Au fil de ses parutions et des commentaires de ses lecteurs, un écrivain est paré d’étiquettes, qui forment un plumage, plus ou moins agréable ou lourd à porter. Manteau d’étoiles ou de goudron c’est selon, fait de vraies et/ou de fausses réputations qu’il est parfois bon de vérifier.
Peter Stamm est-il toujours ce sismographe de l’intime, qui a par exemple su rendre inoubliable l’héroïne de Paysages aléatoires (2002) ? Continue-t-il à faire ressentir la précarité affective d’hommes et de femmes souvent saisis dans une zone de turbulence existentielle ? Ce qu’il désignait comme ce « moment avant un hold-up », où la vie pourrait basculer. Et qu’en est-il de l’ironie, que l’auteur disait réservé à son écriture pour la radio et le théâtre, mais qu’il avait néanmoins laissée pénétrer dans les récits de Comme un cuivre qui résonne (2008) ?
Voyages de fiction au pays de l’enfance
Dans son nouveau recueil de nouvelles traduites, Au-delà du lac, l’ironie est présente non pas dans l’écriture, mais dans la vie et ses juxtapositions insolites des événements et des pensées. Ainsi, dans Le 27 juin, un jeune agriculteur pense, devant les seins d’une jeune femme, à la façon dont il a appris à traire les vaches. Ce récit invitant à un festival « open air » en pleine campagne est d’inspiration autobiographique, l’auteur fréquentant dans sa jeunesse ce genre de manifestation. En fait, toutes les histoires de ce livre s’ancrent dans la région du Lac de Constance, où Peter Stamm a grandi dans une famille de jardiniers. Ce dernier élément à la fois intrigue et n’étonne pas, tant l’écrivain est attentif aux humeurs de la météo et des hommes et à la beauté des décors. Cela dit, plantes et fleurs ont une odeur et on peut s’étonner du peu de références au sens olfactif chez lui. Et comme remarqué précédemment, lorsque l’odorat entre en jeu, c’est pour souligner une certaine disharmonie. Dans le déjà cité 27 juin est évoqué la « puanteur » du fumier et ce lait qui « sent la bouse ». A ce sujet encore, on retrouve une odeur récurrente de l’univers stammien dans Le dernier romantique, celle du chlore qui ravive ici le souvenir des moqueries d’un professeur de piscine.

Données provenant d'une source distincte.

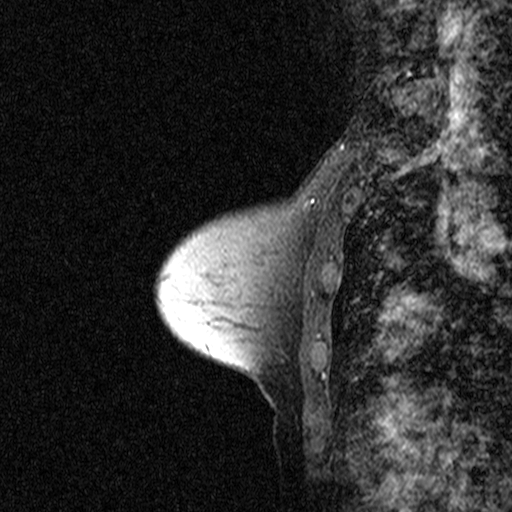
Breast MRI (dynamic contrast-enhanced), one sagittal slice; slice 15 of 44 in the series (ordered by position); dynamic contrast-enhanced study with each time point stored as its own series, time point 2 of 3 at this slice position (early post-contrast, ordered by acquisition time); 1.5 T; TE 4.5 ms, TR 11 ms; 2.27 mm slice thickness; 512 × 512 image matrix, field of view 200 × 200 mm. Patient: female, 53 years. Case-level facts recorded for this patient, not image findings: setting: breast cancer imaged before/during neoadjuvant chemotherapy; receptor status: HR-positive, HER2-negative.
Annotated regions visible in this slice (semi-automatic segmentation, software-assisted and operator-edited):
- analysis volume of interest (the breast-tissue region the enhancement analysis was run in; not a lesion): bounding box [x1, y1, x2, y2] px = [200, 178, 317, 309]
- tumour enhancement mask (voxels above the 90 % enhancement threshold inside the analysis volume of interest): [308, 199, 314, 208]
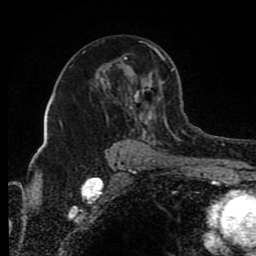
Breast MRI (dynamic contrast-enhanced), one axial slice; slice 51 of 80 in the series (ordered by position); cropped to one breast; dynamic contrast-enhanced series, time point 2 of 8 at this slice position (early post-contrast); 1.5 T; TE 4.2 ms, TR 7 ms; 2 mm slice thickness; 256 × 256 image matrix. Female patient.
Outlined on this slice (semi-automatic segmentation, software-assisted and operator-edited):
- enhancing-tissue mask used for the functional tumour volume (all voxels passing the contrast-enhancement thresholds inside the analysis volume; usually the tumour): bounding box <84,41,174,145> (left, top, right, bottom; pixels)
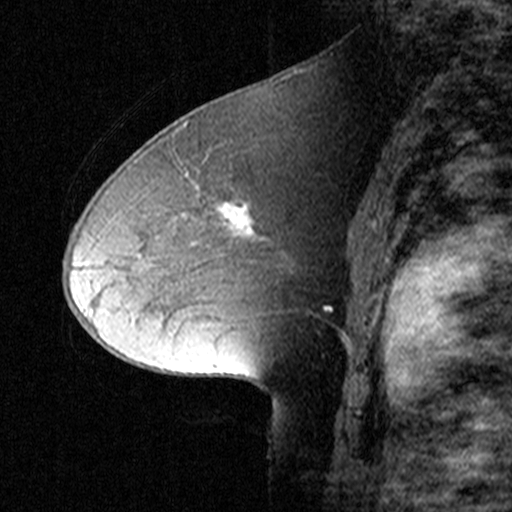
Breast MRI (dynamic contrast-enhanced), one sagittal slice; slice 23 of 44 in the series (ordered by position); dynamic contrast-enhanced study with each time point stored as its own series, time point 2 of 3 at this slice position (early post-contrast, ordered by acquisition time); 1.5 T; TE 4.5 ms, TR 11 ms; 3 mm slice thickness; 512 × 512 image matrix. Patient: female, 50 years. From the clinical record (not read from this slice): setting: breast cancer imaged before/during neoadjuvant chemotherapy; receptor status: HR-positive, HER2-negative.
Outlined on this slice (semi-automatic segmentation, software-assisted and operator-edited):
- analysis volume of interest (the breast-tissue region the enhancement analysis was run in; not a lesion): bounding box (x1, y1, x2, y2) in pixels: (154, 164, 313, 287)
- tumour enhancement mask (voxels above the 90 % enhancement threshold inside the analysis volume of interest): (222, 203, 252, 234)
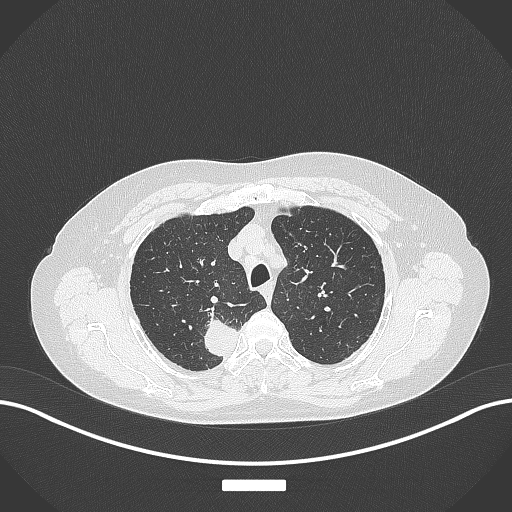
Chest CT, one axial slice; slice 308 of 357 in the series (ordered by position); 120 kVp; lung window (W 1500 / L -600 HU); 512 × 512 image matrix. Female patient, age 62 years. From the clinical record (not read from this slice): clinical TNM (as recorded): T1c N1 M0.
Structures marked on this image (rectangle marked by the reading radiologist):
- lung tumour (recorded histology: squamous cell carcinoma): bounding box [x1, y1, x2, y2] px = [196, 310, 238, 361]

La nature, source d’inspiration
Cette nouvelle, Le dernier romantique, (re)donne l’occasion de se poser la question de la distribution du courage entre femmes et hommes chez Peter Stamm. Dans les précédents titres, la foi semblait plutôt réservée aux dames et le scepticisme aux messieurs, souvent retenus par la peur de l’engagement, alors que leurs compagnes croient (encore) pouvoir changer le monde. Dans le recueil d’aujourd’hui, si la bravoure n’est pas une affaire de genres, ce qui pourrait distinguer les unes des uns est le mystère, qui entoure davantage les héroïnes. D’entrée de recueil, un homme venu dans un hôtel de montagne pour écrire sur Gorki est confrontée à une hôtesse bien énigmatique, qui se contente de lui ouvrir des boîtes pour les repas – thon et cœurs d’artichauts à midi, raviolis pour le soir. Non dénué d’humour, ce récit titré Les Estivants laisse s’installer une relation bien étrange, de fébrilité, attraction, méfiance, entre ce visiteur qui devrait être accueilli et celle qui devrait l’accueillir.
Peter Stamm dit avoir toujours été inspiré par le fantastique, mais il l’est de façon plus affirmé ici, avec Les estivants justement et également Dans la forêt, où une femme a jadis (sur)vécu trois ans dans la forêt : « personne ne comprenait qu’elle n’avait pas fui mais était tout simplement allé vers quelque chose ». Inquiétante, nourricière, vitale, envoûtante, transformatrice, obscure, la forêt pourrait renvoyer à son pendant symbolique, l’inconscient. Demeure le fait de la grande attention de Peter Stamm à l’environnement extérieur. « J’adore la nature, je suis toujours dehors, le seul désavantage de ma profession est de ne pas arriver à écrire dehors », déclare-t-il d’ailleurs.
Sismographe de l’intime, géographe des émotions
Cette richesse descriptive des paysages et des détails contraste avec ces plaines de non-dits ou de mal-dits entre les êtres, l’incommunicabilité restant au cœur des relations chez Peter Stamm. Sans se répéter ni perdre son inspiration, l’écrivain alémanique continue ainsi à cartographier le désarroi existentiel et la fragilité de nos vies dans Au-delà du lac, où le pays de l’enfance devient pays imaginaire, avec la distance du temps et de la fiction.